** Task prompt **
Copy out the material below word for word, leaving out the pictures.

(Material provided)

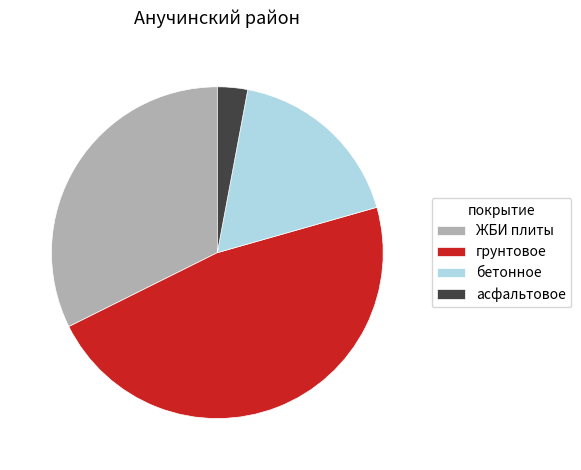

How many slices are in this pie chart?

4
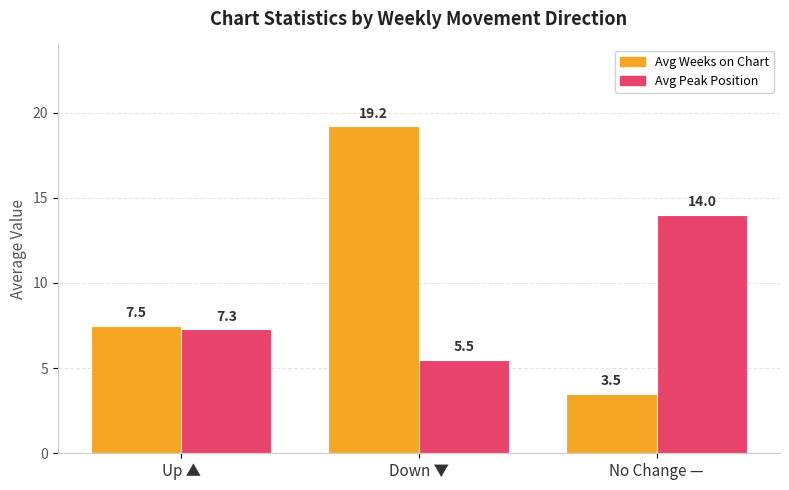

Is the value of Avg Weeks on Chart at Up ▲ greater than the value of Avg Peak Position at No Change —?

No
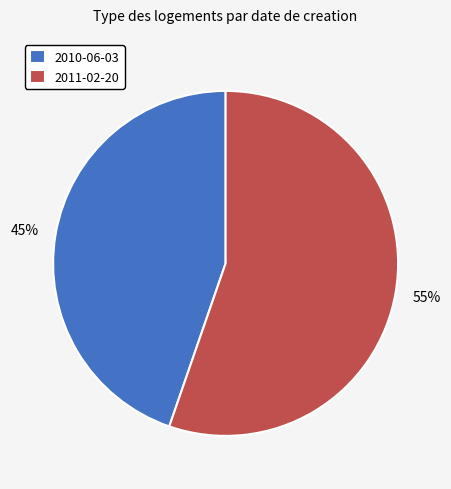

Between 2011-02-20 and 2010-06-03, which is larger?

2011-02-20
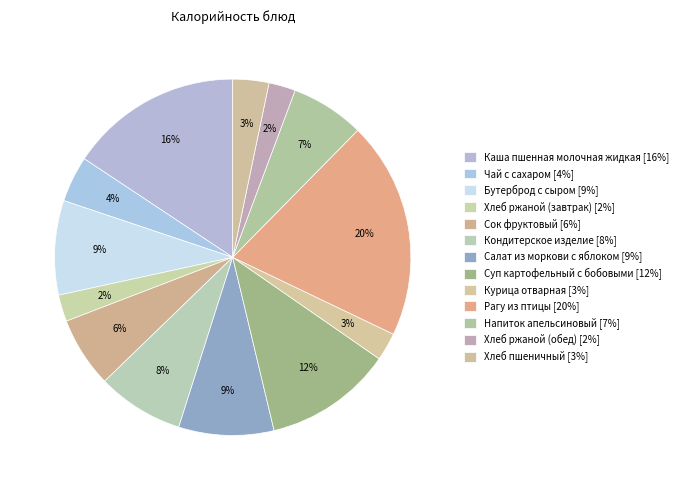

Do Суп картофельный с бобовыми and Бутерброд с сыром together represent more than half of the pie?

No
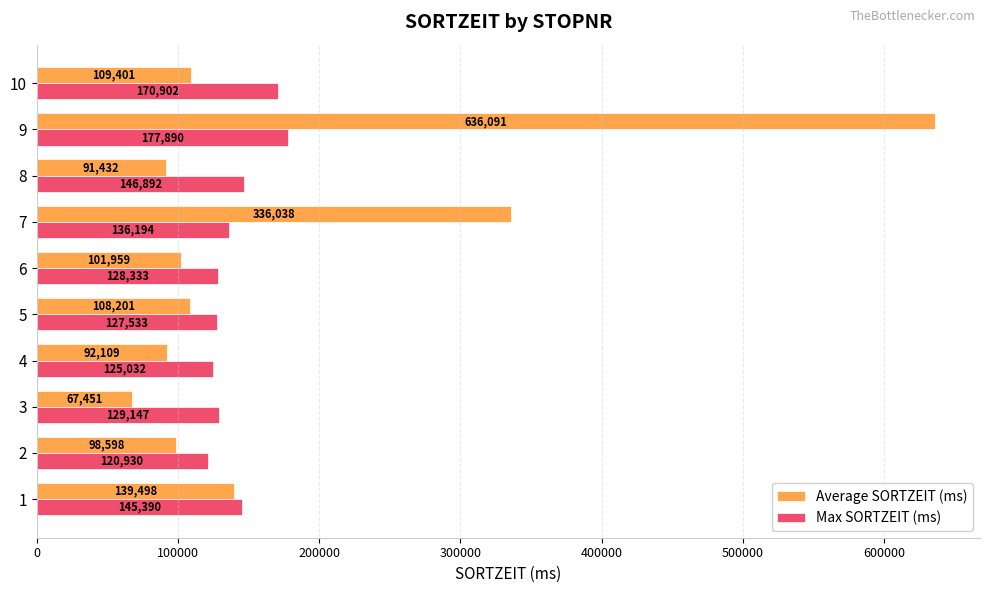

What is the difference between the maximum and minimum values in the Max SORTZEIT (ms) series?

56960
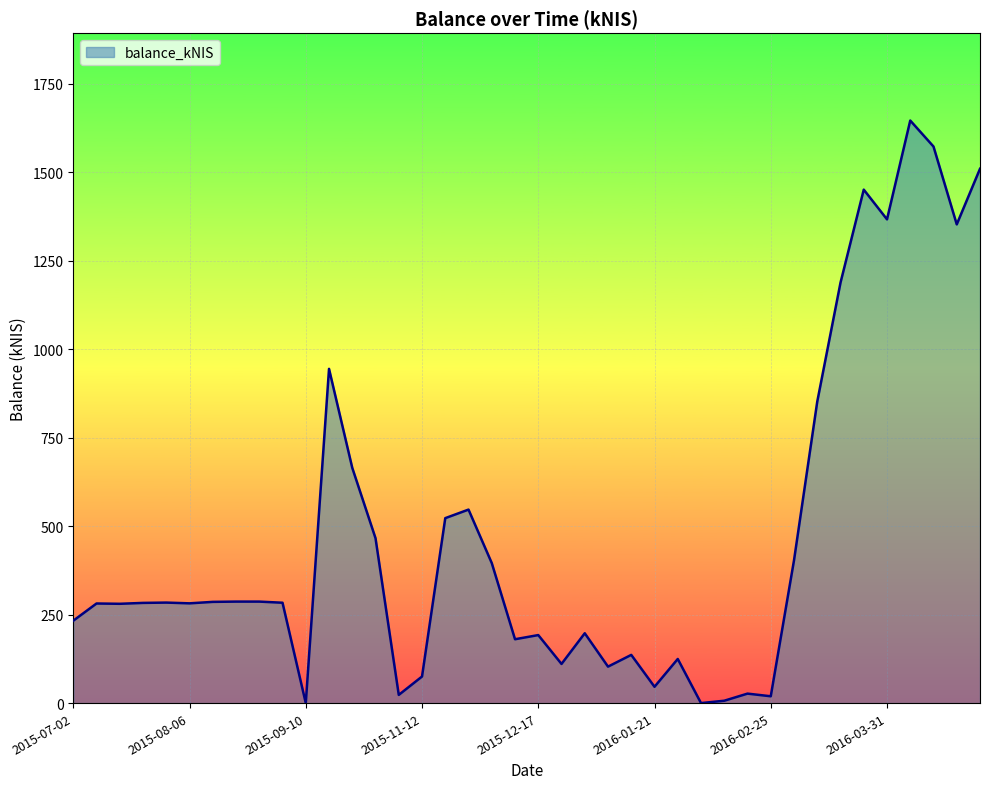

What is the greatest value displayed?

1646.5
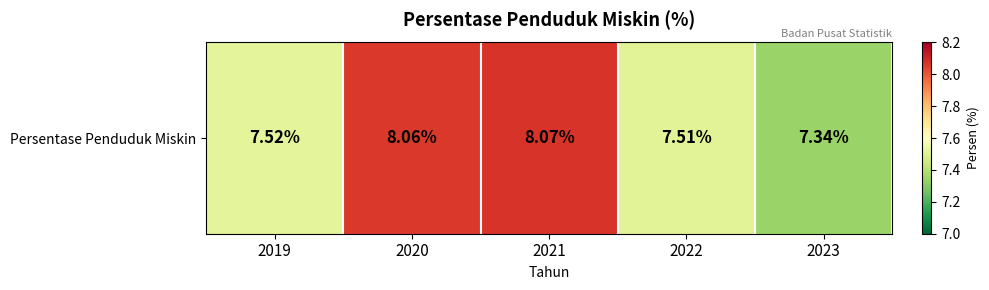

Reading left to right, what are all the values shown in this chart?

7.5	8.1	8.1	7.5	7.3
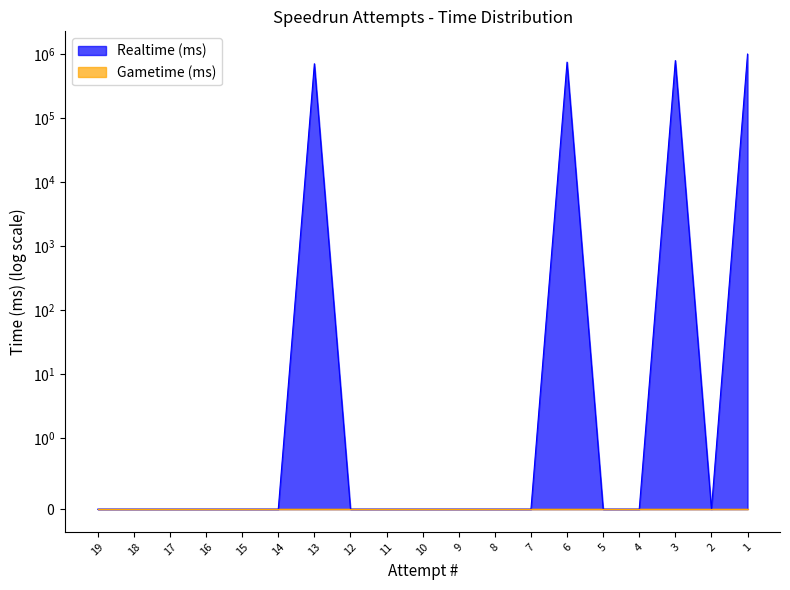

Reading right to left, extract all data points from this chart.

1=997341	2=0	3=790700	4=0	5=0	6=747179	7=0	8=0	9=0	10=0	11=0	12=0	13=705020	14=0	15=0	16=0	17=0	18=0	19=0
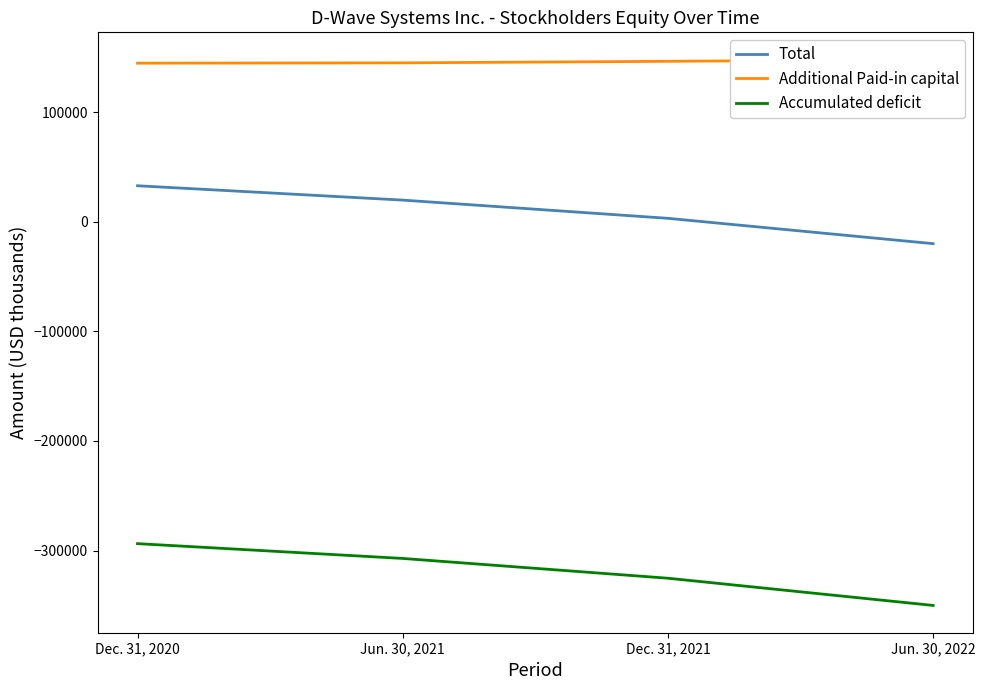

List the labels in order of Additional Paid-in capital value, largest first.

Jun. 30, 2022, Dec. 31, 2021, Jun. 30, 2021, Dec. 31, 2020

(End Material provided)

** Answer to this exercise **
How many slices are in this pie chart?

4

Is the value of Avg Weeks on Chart at Up ▲ greater than the value of Avg Peak Position at No Change —?

No

Between 2011-02-20 and 2010-06-03, which is larger?

2011-02-20

Do Суп картофельный с бобовыми and Бутерброд с сыром together represent more than half of the pie?

No

What is the difference between the maximum and minimum values in the Max SORTZEIT (ms) series?

56960

What is the greatest value displayed?

1646.5

Reading left to right, what are all the values shown in this chart?

7.5	8.1	8.1	7.5	7.3

Reading right to left, extract all data points from this chart.

1=997341	2=0	3=790700	4=0	5=0	6=747179	7=0	8=0	9=0	10=0	11=0	12=0	13=705020	14=0	15=0	16=0	17=0	18=0	19=0

List the labels in order of Additional Paid-in capital value, largest first.

Jun. 30, 2022, Dec. 31, 2021, Jun. 30, 2021, Dec. 31, 2020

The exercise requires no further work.